The phospholipase D is widely distributed. Like phospholipase C, it belongs to the group of phosphodiesterases. It can be further divided into the two isoforms phospholipase D1 and phospholipase D2.
Depending on the isoform, they occur with varying frequency in the compartments and organelles of the cell. Depending on their localization they take over different tasks. The substrate of the enzyme is the so-called phosphatidylcholine or lecithin.
This is a component of all cell membranes and contributes with its polar and apolar parts a large part to the function of the cell membrane. In humans, phospholipase D also plays an important role in many processes within the cells. Among other things, it is responsible for signal transduction, the movement of the cells or the organization of the cytoskeleton.

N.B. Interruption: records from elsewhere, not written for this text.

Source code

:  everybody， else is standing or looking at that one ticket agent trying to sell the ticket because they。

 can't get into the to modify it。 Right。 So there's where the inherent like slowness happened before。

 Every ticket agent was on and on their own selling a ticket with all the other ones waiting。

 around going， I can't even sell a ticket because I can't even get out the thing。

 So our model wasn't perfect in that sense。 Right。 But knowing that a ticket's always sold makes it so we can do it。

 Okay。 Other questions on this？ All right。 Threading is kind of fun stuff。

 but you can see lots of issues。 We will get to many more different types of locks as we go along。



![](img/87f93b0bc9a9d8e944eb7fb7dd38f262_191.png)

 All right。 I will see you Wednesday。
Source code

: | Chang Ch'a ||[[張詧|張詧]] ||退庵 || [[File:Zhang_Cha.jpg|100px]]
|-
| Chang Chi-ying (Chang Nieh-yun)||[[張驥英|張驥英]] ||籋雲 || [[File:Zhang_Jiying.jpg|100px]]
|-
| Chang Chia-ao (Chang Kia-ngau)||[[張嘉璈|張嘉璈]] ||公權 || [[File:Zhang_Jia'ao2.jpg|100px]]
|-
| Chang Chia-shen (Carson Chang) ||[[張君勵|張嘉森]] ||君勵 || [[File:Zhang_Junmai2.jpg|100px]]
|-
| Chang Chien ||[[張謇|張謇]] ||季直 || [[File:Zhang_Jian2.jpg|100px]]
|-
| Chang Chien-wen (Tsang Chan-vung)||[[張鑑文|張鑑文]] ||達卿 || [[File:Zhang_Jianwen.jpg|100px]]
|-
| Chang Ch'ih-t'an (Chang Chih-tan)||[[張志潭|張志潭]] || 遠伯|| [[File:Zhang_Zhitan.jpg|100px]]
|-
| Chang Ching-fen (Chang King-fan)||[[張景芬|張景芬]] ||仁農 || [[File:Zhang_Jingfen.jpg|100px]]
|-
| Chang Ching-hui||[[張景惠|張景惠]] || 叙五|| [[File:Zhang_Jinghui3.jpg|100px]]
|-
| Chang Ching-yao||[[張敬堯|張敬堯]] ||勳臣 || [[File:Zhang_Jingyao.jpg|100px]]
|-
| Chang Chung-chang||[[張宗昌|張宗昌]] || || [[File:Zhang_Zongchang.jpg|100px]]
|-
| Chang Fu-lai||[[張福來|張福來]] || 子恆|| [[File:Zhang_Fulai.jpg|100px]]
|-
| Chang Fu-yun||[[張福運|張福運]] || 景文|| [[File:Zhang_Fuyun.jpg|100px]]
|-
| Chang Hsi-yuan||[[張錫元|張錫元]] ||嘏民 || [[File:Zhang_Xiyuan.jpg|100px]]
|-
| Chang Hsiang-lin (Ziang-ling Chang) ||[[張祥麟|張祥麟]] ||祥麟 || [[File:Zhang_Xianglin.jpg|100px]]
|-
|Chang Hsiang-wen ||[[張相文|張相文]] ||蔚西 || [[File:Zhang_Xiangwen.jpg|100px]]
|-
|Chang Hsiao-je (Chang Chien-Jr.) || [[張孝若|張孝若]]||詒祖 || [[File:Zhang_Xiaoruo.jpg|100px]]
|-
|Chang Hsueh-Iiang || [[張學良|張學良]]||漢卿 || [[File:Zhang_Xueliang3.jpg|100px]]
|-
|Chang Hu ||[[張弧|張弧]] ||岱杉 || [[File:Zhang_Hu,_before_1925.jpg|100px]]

These effects are mediated by the cleavage of phosphatidylcholine to its components choline and phosphatidic acid. Phospholipase D is regulated in many ways. For example, hormones, neurotransmitters or fats can influence the activity.
Phospholipase plays a role in some diseases. However, it is not always clear what exactly this role is. In some neurodegenerative diseases such as Alzheimer’s disease, phospholipase D is discussed to be involved.